▶ Study text:
-- Opening Marker --
UNITED STATES of America, Plaintiff-Appellee, v. Douglas David HOCK, Defendant-Appellant

172 F.3d 676 | 9th Cir. | 1999

172 F.3d 676

99 Cal. Daily Op. Serv. 2444, 1999 Daily
Journal D.A.R. 3181
UNITED STATES of America, Plaintiff-Appellee,
v.
Douglas David HOCK, Defendant-Appellant.

No. 98-10270.

United States Court of Appeals,
Ninth Circuit.

Argued and Submitted Feb. 8, 1999.
Decided April 2, 1999.

David M. Porter, Assistant Federal Defender, Sacramento, California, for the defendant-appellant.

Samantha S. Spangler, Assistant United States Attorney, Sacramento, California, for the plaintiff-appellee.

Appeal from the United States District Court for the Eastern District of California; David F. Levi, District Judge, Presiding. D.C. No. CR-93-00506-DFL.

Before: WOOD, JR.,* THOMPSON, and THOMAS, Circuit Judges.

WOOD, JR., Circuit Judge:

1

Defendant-appellant, Douglas David Hock, was convicted after a jury trial of two counts of possession with intent to distribute methamphetamine in violation of 21 U.S.C. § 841(a)(1) and one count of using a firearm in relation to a drug trafficking offense in violation of 18 U.S.C. § 924(c)(1). After the Supreme Court's decision in Bailey v. United States, 516 U.S. 137, 116 S.Ct. 501, 133 L.Ed.2d 472 (1995), the parties filed a joint stipulation asking the court to vacate Hock's § 924(c)(1) conviction. The court did so and then resentenced Hock on the drug charges. On appeal, Hock argues that the district court lacked jurisdiction to resentence him on the unchallenged convictions and contends that the district court erred in refusing to grant Hock's requests for additional downward departures.

I. BACKGROUND

2

On October 5, 1993, the Sacramento County Sheriff's Department was conducting an investigation which focused on a particular unit, apartment # 4, of an apartment complex in Sacramento County, California. When officers approached the complex to question a resident of apartment # 4, they observed Douglas David Hock, who occupied apartment # 3, run out of the back door of his unit. Hock was wearing socks but no shoes and was carrying several items. Hock climbed over a fence and either threw or dropped a package near the fence. One of the officers recovered the package which later was determined to contain 387.2 grams of 96 % pure methamphetamine. The officers attempted to detain Hock but he eluded them. The officers then obtained a search warrant for Hock's apartment. The search uncovered three firearms, narcotics paraphernalia, and narcotics including 26.37 grams of 90 % pure methamphetamine and 26 grams of 93 % pure methamphetamine. The officers also discovered a video monitor in the bedroom which was connected to a camera that was positioned to monitor the complex's parking area.

3

Hock was apprehended on a state arrest warrant on November 22, 1993. At that time, the police found 15.21 grams of methamphetamine and narcotics transaction records in Hock's possession. Hock was initially charged in state court, but those charges were dismissed. On December 3, 1993, he was charged in federal court. The indictment charged two counts of possession with intent to distribute methamphetamine in violation of 21 U.S.C. § 841(a)(1) and one count of use of a firearm during and in relation to a drug trafficking offense in violation of 18 U.S.C. § 924(c)(1). Hock subsequently pled guilty to the two drug trafficking counts pursuant to a plea agreement with the government. The parties stipulated that the relevant conduct involved 466.7 grams of a mixture containing methamphetamine and recognized that this would result in a base offense level of 28. The government agreed not to oppose a three-level reduction in the offense level for acceptance of responsibility and to recommend that Hock be sentenced at the low end of the applicable guideline range.
-- Closing Marker --
▶ Supplied records:
-- Opening Marker --
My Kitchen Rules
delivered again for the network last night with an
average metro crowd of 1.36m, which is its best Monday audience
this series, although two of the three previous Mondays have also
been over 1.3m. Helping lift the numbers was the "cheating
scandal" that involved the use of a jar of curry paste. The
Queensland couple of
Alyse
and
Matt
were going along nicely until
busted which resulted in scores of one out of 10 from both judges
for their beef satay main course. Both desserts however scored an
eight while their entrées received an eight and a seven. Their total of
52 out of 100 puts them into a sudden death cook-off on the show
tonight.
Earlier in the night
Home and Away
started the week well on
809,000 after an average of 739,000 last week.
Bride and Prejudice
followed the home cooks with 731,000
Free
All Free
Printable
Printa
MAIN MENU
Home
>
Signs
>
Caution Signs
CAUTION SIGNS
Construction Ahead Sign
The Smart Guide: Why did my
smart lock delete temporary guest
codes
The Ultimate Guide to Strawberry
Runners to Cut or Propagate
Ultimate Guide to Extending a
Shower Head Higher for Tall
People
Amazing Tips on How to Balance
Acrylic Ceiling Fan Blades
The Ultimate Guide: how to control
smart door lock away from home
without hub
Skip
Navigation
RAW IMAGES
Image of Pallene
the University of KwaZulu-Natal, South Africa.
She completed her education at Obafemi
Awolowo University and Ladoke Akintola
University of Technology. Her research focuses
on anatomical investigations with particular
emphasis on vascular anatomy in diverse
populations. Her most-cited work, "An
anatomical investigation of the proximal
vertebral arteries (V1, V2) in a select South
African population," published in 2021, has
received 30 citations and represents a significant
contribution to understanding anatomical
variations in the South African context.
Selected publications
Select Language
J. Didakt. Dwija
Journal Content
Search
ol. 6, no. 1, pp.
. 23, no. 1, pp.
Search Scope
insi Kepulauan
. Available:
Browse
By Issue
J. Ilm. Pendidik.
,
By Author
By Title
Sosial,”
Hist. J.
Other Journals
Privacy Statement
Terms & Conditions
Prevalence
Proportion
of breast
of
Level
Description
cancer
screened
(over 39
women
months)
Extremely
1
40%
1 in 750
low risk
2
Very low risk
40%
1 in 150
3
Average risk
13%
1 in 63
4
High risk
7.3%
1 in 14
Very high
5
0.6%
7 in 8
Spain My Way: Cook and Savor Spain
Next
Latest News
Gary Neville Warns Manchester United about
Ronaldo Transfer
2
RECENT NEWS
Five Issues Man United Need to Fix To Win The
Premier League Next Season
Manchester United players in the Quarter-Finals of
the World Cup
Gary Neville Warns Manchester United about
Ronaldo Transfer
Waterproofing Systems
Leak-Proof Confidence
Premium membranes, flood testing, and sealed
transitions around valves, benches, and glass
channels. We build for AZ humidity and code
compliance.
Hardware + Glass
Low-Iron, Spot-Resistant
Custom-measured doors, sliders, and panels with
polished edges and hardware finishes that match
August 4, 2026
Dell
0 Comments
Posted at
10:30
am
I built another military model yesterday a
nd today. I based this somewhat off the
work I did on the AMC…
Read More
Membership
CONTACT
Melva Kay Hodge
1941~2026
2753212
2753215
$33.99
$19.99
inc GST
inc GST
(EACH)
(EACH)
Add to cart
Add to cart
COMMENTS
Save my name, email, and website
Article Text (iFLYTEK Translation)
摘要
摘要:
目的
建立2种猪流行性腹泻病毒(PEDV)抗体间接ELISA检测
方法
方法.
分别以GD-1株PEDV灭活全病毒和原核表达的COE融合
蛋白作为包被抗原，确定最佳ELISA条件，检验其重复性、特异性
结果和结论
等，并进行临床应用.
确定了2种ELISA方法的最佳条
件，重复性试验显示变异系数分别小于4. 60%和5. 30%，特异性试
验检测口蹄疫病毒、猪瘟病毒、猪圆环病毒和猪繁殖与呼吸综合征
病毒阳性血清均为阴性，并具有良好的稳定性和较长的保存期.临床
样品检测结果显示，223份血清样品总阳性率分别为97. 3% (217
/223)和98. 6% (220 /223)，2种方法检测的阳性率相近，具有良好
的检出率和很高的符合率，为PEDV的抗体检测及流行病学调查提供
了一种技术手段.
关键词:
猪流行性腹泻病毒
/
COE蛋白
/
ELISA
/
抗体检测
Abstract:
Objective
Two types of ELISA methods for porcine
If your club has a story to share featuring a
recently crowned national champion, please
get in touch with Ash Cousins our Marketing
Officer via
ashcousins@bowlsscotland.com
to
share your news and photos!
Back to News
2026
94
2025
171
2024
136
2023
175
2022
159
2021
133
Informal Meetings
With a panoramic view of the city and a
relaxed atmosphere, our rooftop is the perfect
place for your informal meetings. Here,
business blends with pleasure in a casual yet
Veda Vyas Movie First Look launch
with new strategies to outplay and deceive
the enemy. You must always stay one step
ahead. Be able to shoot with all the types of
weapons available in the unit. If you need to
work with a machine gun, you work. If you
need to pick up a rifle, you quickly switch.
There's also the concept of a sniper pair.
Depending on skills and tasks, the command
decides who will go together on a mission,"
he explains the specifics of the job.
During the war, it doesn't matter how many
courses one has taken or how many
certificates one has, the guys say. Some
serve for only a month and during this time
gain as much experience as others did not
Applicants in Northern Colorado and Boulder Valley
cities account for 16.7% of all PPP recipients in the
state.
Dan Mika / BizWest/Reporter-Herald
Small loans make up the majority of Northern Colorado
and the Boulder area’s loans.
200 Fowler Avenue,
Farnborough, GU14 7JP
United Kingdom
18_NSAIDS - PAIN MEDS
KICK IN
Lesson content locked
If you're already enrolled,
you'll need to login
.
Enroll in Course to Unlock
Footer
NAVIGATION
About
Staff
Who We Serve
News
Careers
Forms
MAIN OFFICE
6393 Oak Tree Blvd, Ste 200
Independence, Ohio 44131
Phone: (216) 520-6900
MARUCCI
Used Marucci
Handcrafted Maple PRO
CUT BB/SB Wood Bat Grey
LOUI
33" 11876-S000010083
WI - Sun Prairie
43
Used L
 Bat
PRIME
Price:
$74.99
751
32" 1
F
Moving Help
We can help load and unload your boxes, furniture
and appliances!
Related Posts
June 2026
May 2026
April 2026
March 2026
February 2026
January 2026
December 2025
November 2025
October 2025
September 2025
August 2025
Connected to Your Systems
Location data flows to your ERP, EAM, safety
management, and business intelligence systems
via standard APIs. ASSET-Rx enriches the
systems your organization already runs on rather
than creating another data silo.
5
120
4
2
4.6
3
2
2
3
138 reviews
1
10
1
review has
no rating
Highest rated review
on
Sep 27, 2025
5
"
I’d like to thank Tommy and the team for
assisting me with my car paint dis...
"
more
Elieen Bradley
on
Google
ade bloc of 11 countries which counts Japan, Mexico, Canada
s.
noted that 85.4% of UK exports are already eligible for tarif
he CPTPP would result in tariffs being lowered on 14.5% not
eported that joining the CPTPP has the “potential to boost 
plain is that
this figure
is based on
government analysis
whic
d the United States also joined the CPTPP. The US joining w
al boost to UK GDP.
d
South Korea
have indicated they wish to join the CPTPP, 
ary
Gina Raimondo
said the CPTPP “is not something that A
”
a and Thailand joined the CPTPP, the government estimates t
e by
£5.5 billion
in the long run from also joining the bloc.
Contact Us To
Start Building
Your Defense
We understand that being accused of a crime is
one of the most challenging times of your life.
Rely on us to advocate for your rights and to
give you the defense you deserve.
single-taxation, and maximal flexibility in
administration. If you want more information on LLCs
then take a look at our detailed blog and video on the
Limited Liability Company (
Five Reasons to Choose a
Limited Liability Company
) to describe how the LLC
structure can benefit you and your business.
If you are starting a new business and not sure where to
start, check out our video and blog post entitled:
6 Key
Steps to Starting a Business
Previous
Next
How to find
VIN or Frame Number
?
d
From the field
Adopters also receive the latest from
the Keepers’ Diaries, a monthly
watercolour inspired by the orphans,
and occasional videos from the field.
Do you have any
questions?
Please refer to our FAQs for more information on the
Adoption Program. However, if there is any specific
-- Closing Marker --
▶ Task item A: Translate this sentence from the court opinion into Spanish: "Hock was apprehended on a state arrest warrant on November 22, 1993."
▶ Task item B: According to the court opinion, how much methamphetamine was in the package that Hock threw or dropped near the fence?
The data is separate material, unrelated to the court opinion.

▶ Answer space A: Hock fue detenido en virtud de una orden de arresto estatal el 22 de noviembre de 1993.

▶ Answer space B: It held 387.2 grams of 96% pure methamphetamine.